Vários dos peticionários disseram ter recebido pouco apoio psicológico da Sama, uma alegação que a empresa contesta. “Tentei entrar em contato com [wellness] departamento para dar indicações do que exatamente estava acontecendo com a equipe, mas eles foram muito evasivos”, disse Mathenge. Okinyi disse que os conselheiros oferecidos não entendiam o preço único da moderação de conteúdo, então as sessões “nunca eram produtivas”.

As empresas têm uma responsabilidade significativa

De acordo com seu site, “a Sama está conduzindo uma cadeia de suprimentos de IA ética que melhora significativamente os resultados de emprego e renda”. Seus clientes incluem Google, Microsoft e Ebay, entre outros nomes conhecidos, e em 2021 foi um dos nomes da Forbes “AI 50 Empresas para Acompanhar”.

A empresa tem trabalhadores em vários lugares do leste da África, incluindo mais de 3.500 quenianos.

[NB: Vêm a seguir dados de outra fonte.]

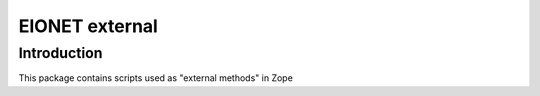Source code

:===========
EIONET external
===========

Introduction
============
This package contains scripts used as "external methods" in Zope

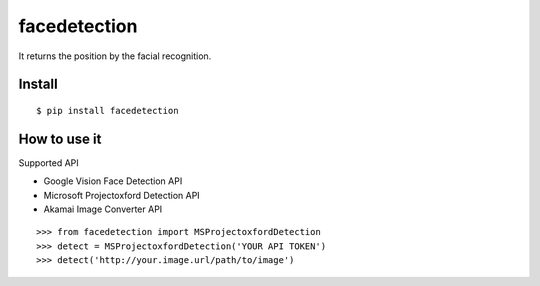 facedetection
=============

It returns the position by the facial recognition.

Install
-------

::

   $ pip install facedetection

How to use it
--------------

Supported API

- Google Vision Face Detection API
- Microsoft Projectoxford Detection API
- Akamai Image Converter API

::

   >>> from facedetection import MSProjectoxfordDetection
   >>> detect = MSProjectoxfordDetection('YOUR API TOKEN')
   >>> detect('http://your.image.url/path/to/image')
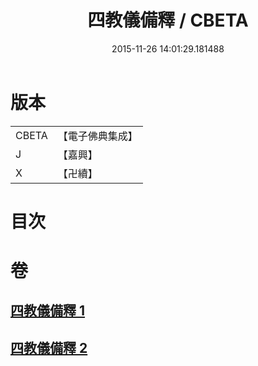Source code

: #+TITLE: 四教儀備釋 / CBETA
#+DATE: 2015-11-26 14:01:29.181488
* 版本
 |     CBETA|【電子佛典集成】|
 |         J|【嘉興】    |
 |         X|【卍續】    |

* 目次
* 卷
** [[file:KR6d0170_001.txt][四教儀備釋 1]]
** [[file:KR6d0170_002.txt][四教儀備釋 2]]
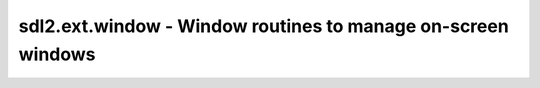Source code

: .. module:: sdl2.ext.window
   :synopsis: Window routines to manage on-screen windows

sdl2.ext.window - Window routines to manage on-screen windows
=============================================================

.. class:: Window(title : string, size : iterable[, position=None[, flags=None]])

   The Window class represents a visible on-screen object with an optional
   border and *title* text. It represents an area on the screen that can be
   accessed by the application for displaying graphics and receive and
   process user input.

   The position to show the Window at is undefined by default, letting
   the operating system or window manager pick the best location. The
   behaviour can be adjusted through the ``DEFAULTPOS`` class variable. ::

     Window.DEFAULTPOS = (10, 10)

   The created Window is hidden by default, which can be overriden at
   the time of creation by providing other SDL window flags through the
   *flags* parameter. The default flags for creating Window instances
   can be adjusted through the ``DEFAULTFLAGS`` class variable. ::

     Window.DEFAULTFLAGS = sdl2.video.SDL_WINDOW_SHOWN

   .. attribute:: window

      The used :class:`sdl2.video.SDL_Window`.

   .. attribute:: title

      The title of the :class:`Window`.

   .. attribute:: size

      The size of the :class:`Window`.

   .. method:: show() -> None

      Show the :class:`Window` on the display.

   .. method:: hide() -> None

      Hide the :class:`Window`.

   .. method:: maximize() -> None

      Maximizes the :class:`Window` to the display's dimensions.

   .. method:: minimize() -> None

      Minimizes the :class:`Window` to an iconified state in the system tray.

   .. method:: refresh() -> None

      Refreshes the entire :class:`Window` surface.

      .. note::

         This only needs to be called, if a SDL_Surface was acquired via
         :meth:`get_surface()` and is used to display contents.

   .. method:: get_surface() -> SDL_Surface

      Gets the :class:`sdl2.surface.SDL_Surface` used by the
      :class:`Window` to display 2D pixel data.

      .. note::

         Using this method will make the usage of GL operations, such as
         texture handling or the usage of SDL renderers impossible.
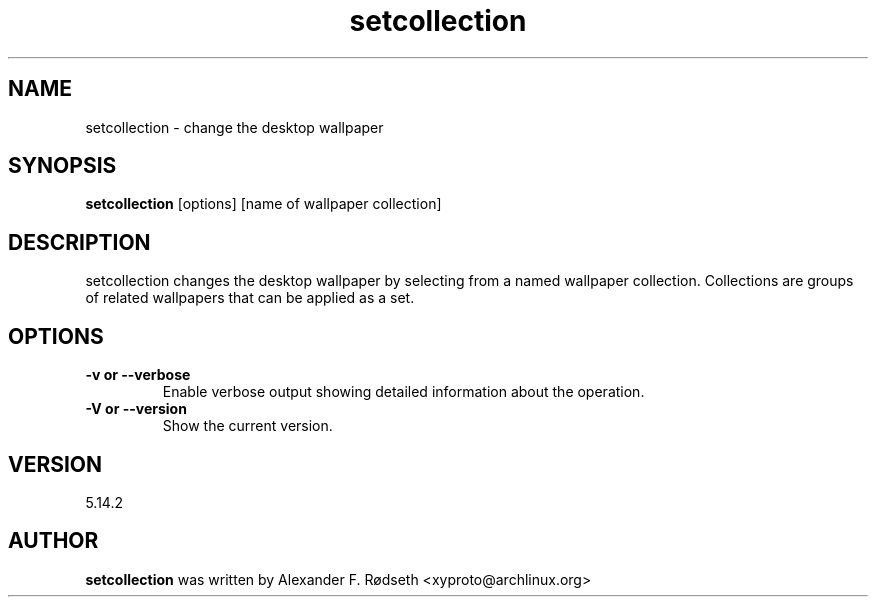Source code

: .\"             -*-Nroff-*-
.\"
.TH "setcollection" 1 "23 Jul 2025" "setcollection" "User Commands"
.SH NAME
setcollection \- change the desktop wallpaper
.SH SYNOPSIS
.B setcollection
[options] [name of wallpaper collection]
.sp
.SH DESCRIPTION
setcollection changes the desktop wallpaper by selecting from a named wallpaper collection. Collections are groups of related wallpapers that can be applied as a set.
.sp
.SH OPTIONS
.sp
.TP
.B \-v or \-\-verbose
Enable verbose output showing detailed information about the operation.
.TP
.B \-V or \-\-version
Show the current version.
.PP
.SH VERSION
5.14.2
.SH AUTHOR
.B setcollection
was written by Alexander F. Rødseth <xyproto@archlinux.org>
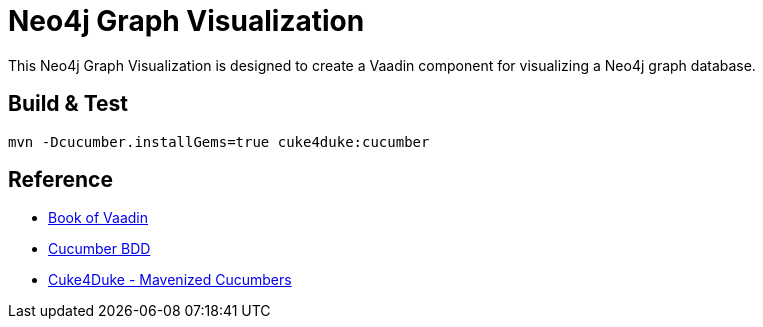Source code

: Neo4j Graph Visualization
=========================

This Neo4j Graph Visualization is designed to create a Vaadin
component for visualizing a Neo4j graph database.

Build & Test
------------

`mvn -Dcucumber.installGems=true cuke4duke:cucumber`


Reference
---------

* http://vaadin.com/book[Book of Vaadin]
* http://cukes.info[Cucumber BDD]
* http://wiki.github.com/aslakhellesoy/cuke4duke[Cuke4Duke - Mavenized Cucumbers]

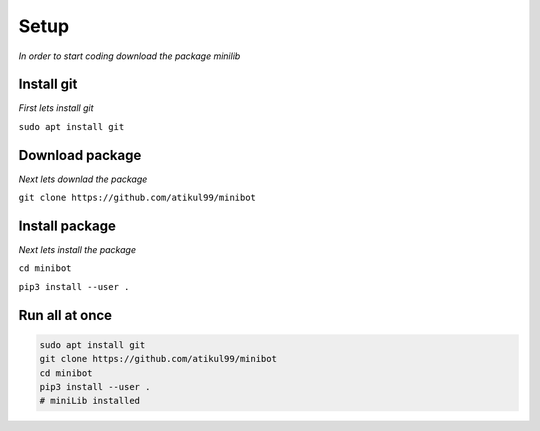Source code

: Setup
======
*In order to start coding download the package minilib*

Install git
***********

*First lets install git*

``sudo apt install git``

Download package
****************

*Next lets downlad the package*

``git clone https://github.com/atikul99/minibot``

Install package
****************

*Next lets install the package*

``cd minibot``

``pip3 install --user .``


Run all at once
***************

.. code-block:: bash

   sudo apt install git
   git clone https://github.com/atikul99/minibot
   cd minibot
   pip3 install --user .
   # miniLib installed
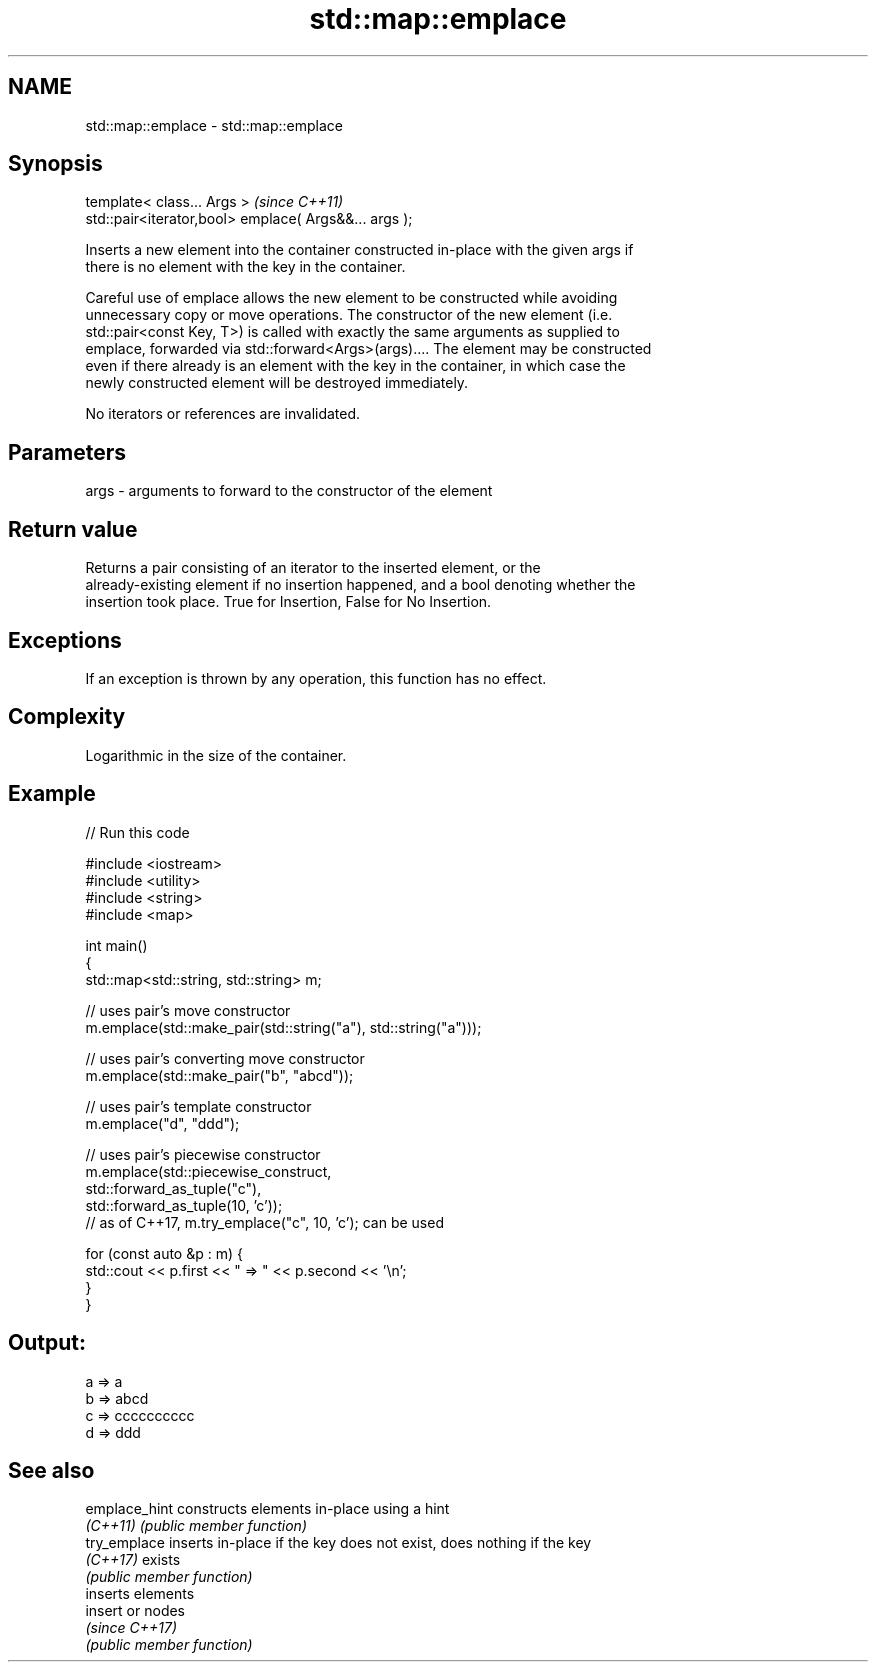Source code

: .TH std::map::emplace 3 "2018.03.28" "http://cppreference.com" "C++ Standard Libary"
.SH NAME
std::map::emplace \- std::map::emplace

.SH Synopsis
   template< class... Args >                            \fI(since C++11)\fP
   std::pair<iterator,bool> emplace( Args&&... args );

   Inserts a new element into the container constructed in-place with the given args if
   there is no element with the key in the container.

   Careful use of emplace allows the new element to be constructed while avoiding
   unnecessary copy or move operations. The constructor of the new element (i.e.
   std::pair<const Key, T>) is called with exactly the same arguments as supplied to
   emplace, forwarded via std::forward<Args>(args).... The element may be constructed
   even if there already is an element with the key in the container, in which case the
   newly constructed element will be destroyed immediately.

   No iterators or references are invalidated.

.SH Parameters

   args - arguments to forward to the constructor of the element

.SH Return value

   Returns a pair consisting of an iterator to the inserted element, or the
   already-existing element if no insertion happened, and a bool denoting whether the
   insertion took place. True for Insertion, False for No Insertion.

.SH Exceptions

   If an exception is thrown by any operation, this function has no effect.

.SH Complexity

   Logarithmic in the size of the container.

.SH Example

   
// Run this code

 #include <iostream>
 #include <utility>
 #include <string>
 #include <map>

 int main()
 {
     std::map<std::string, std::string> m;

     // uses pair's move constructor
     m.emplace(std::make_pair(std::string("a"), std::string("a")));

     // uses pair's converting move constructor
     m.emplace(std::make_pair("b", "abcd"));

     // uses pair's template constructor
     m.emplace("d", "ddd");

     // uses pair's piecewise constructor
     m.emplace(std::piecewise_construct,
               std::forward_as_tuple("c"),
               std::forward_as_tuple(10, 'c'));
     // as of C++17, m.try_emplace("c", 10, 'c'); can be used

     for (const auto &p : m) {
         std::cout << p.first << " => " << p.second << '\\n';
     }
 }

.SH Output:

 a => a
 b => abcd
 c => cccccccccc
 d => ddd

.SH See also

   emplace_hint constructs elements in-place using a hint
   \fI(C++11)\fP      \fI(public member function)\fP
   try_emplace  inserts in-place if the key does not exist, does nothing if the key
   \fI(C++17)\fP      exists
                \fI(public member function)\fP
                inserts elements
   insert       or nodes
                \fI(since C++17)\fP
                \fI(public member function)\fP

A Sama já foi a maior provedora de moderadores de conteúdo da Meta na África, até anunciar em janeiro que iria “descontinuar” seu trabalho com a gigante. A notícia seguiu-se a vários processos movidos contra ambas as empresas por suposta violação de sindicatos, demissões ilegais e múltiplas violações da constituição queniana.

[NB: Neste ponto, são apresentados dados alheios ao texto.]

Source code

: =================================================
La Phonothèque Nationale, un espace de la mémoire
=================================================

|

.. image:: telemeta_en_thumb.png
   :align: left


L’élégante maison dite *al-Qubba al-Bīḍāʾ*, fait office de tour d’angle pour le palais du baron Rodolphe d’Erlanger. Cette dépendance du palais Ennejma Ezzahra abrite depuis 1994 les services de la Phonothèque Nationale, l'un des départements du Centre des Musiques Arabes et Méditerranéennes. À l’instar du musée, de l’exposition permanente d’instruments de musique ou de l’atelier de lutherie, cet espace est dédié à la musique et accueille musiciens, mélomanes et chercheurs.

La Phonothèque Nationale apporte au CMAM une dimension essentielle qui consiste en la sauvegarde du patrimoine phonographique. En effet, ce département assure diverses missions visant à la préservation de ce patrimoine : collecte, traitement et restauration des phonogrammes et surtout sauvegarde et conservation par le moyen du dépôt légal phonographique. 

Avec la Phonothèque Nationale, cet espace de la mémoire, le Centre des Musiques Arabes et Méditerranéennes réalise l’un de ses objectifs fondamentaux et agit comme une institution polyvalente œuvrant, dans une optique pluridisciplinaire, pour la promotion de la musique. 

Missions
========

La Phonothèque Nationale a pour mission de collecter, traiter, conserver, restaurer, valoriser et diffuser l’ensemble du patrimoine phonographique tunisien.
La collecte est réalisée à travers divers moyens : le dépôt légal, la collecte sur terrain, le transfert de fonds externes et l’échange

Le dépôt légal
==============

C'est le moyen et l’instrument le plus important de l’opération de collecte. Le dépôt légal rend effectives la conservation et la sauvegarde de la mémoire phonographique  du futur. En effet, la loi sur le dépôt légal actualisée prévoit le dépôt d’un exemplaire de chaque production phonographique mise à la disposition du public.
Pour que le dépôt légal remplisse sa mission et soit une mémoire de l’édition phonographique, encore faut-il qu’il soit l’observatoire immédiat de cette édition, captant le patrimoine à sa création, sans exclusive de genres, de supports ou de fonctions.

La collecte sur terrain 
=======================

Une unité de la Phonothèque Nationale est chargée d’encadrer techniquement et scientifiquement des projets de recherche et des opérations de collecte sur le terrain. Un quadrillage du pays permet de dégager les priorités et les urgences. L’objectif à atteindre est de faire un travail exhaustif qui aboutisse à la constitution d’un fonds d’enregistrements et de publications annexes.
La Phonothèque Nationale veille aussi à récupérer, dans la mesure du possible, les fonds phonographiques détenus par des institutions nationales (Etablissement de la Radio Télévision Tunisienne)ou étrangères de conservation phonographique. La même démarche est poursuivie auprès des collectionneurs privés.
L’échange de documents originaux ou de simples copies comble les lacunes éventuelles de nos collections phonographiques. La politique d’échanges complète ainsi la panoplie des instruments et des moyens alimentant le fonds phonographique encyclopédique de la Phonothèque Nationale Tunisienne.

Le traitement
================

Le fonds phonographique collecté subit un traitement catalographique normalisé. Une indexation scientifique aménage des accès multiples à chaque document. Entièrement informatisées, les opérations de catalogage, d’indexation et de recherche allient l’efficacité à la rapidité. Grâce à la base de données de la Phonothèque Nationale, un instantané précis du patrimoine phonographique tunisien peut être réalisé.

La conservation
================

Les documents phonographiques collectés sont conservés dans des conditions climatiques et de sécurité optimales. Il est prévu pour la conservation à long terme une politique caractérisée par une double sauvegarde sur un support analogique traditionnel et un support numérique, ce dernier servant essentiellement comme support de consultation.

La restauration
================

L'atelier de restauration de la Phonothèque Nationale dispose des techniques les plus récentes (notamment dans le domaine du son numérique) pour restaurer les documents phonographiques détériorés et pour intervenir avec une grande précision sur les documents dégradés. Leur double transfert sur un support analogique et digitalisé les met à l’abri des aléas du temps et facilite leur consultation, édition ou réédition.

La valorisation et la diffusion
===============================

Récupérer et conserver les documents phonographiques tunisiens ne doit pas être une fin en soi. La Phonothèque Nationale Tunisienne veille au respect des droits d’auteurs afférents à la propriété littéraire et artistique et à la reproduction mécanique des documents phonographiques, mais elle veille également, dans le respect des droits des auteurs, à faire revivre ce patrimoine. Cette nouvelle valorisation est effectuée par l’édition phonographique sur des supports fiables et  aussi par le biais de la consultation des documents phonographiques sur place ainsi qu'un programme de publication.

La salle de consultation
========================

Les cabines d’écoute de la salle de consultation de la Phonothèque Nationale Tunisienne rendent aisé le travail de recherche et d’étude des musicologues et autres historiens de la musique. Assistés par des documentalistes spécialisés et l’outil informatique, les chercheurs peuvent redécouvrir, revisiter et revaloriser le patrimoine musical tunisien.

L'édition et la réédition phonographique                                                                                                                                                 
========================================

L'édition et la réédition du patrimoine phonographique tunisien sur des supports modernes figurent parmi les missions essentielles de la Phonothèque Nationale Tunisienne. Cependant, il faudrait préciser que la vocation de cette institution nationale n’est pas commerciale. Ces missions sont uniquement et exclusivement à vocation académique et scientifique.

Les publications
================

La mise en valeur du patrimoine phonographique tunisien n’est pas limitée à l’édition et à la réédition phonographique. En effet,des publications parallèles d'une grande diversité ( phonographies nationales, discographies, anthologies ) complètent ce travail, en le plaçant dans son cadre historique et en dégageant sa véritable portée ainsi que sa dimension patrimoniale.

A Sama cancelou seu contrato com a OpenAI em março de 2022, oito meses antes, “para focar em nossa competência principal de soluções de anotação de dados de visão computacional”, disse o porta-voz da Sama. O anúncio coincidiu com uma investigação da Time, detalhando como quase 200 jovens africanos no datacenter de Sama em Nairóbi foram confrontados com vídeos de assassinatos, estupros, suicídios e abuso sexual infantil como parte de seu trabalho, ganhando apenas US$ 1,50 por hora ao fazê-lo.

Mas agora, os ex-moderadores do ChatGPT estão pedindo uma nova legislação para regular como o “trabalho de tecnologia prejudicial e perigoso” é terceirizado no Quênia e para que as leis existentes “incluam a exposição a conteúdo nocivo como um risco ocupacional”, de acordo com a petição. Eles também querem investigar como o ministério do trabalho falhou em proteger os jovens quenianos de empresas terceirizadas.

O Ministério do Trabalho do Quênia se recusou a comentar a petição.

Mas empresas como a OpenAI também têm uma responsabilidade significativa, disse Cori Crider, diretora da Foxglove, uma ONG legal sem fins lucrativos que está apoiando o caso. “Os moderadores de conteúdo trabalham para empresas de tecnologia como OpenAI e Facebook em tudo, menos no nome”, disse Crider em um comunicado. “A terceirização desses trabalhadores é uma tática das empresas de tecnologia para se distanciar das péssimas condições de trabalho que os moderadores de conteúdo suportam.”

Crider disse que ela não esperava que o governo queniano respondesse à petição tão cedo. Ela quer ver uma investigação sobre o pagamento, apoio à saúde mental e condições de trabalho de todos os escritórios de moderação de conteúdo e rotulagem de dados no Quênia, além de maiores proteções para o que ela considera uma “força de trabalho essencial”.

Além da petição, vislumbres de regulamentação potencial estão crescendo. Em maio, foi formado o primeiro sindicato de moderadores de conteúdo na África, quando 150 moderadores de conteúdo de mídia social do TikTok, YouTube, Facebook e ChatGPT se reuniram em Nairóbi. E embora os trabalhadores terceirizados não sejam funcionários legais de seus clientes, em uma decisão histórica no mês passado, o juiz do tribunal trabalhista Byram Ongaya decidiu que a Meta é o “verdadeiro empregador” de seus moderadores no Quênia.

Ainda não está claro para quem a OpenAI atualmente terceiriza seu trabalho de moderação de conteúdo.

Para seguir em frente, ajuda Okinyi a pensar nos usuários do ChatGPT que ele protegeu. “Eu me considero um soldado e soldados levam balas pelo bem do povo”, diz ele. Apesar do potencial de ferimentos de bala permanecerem para sempre, ele se considera um herói.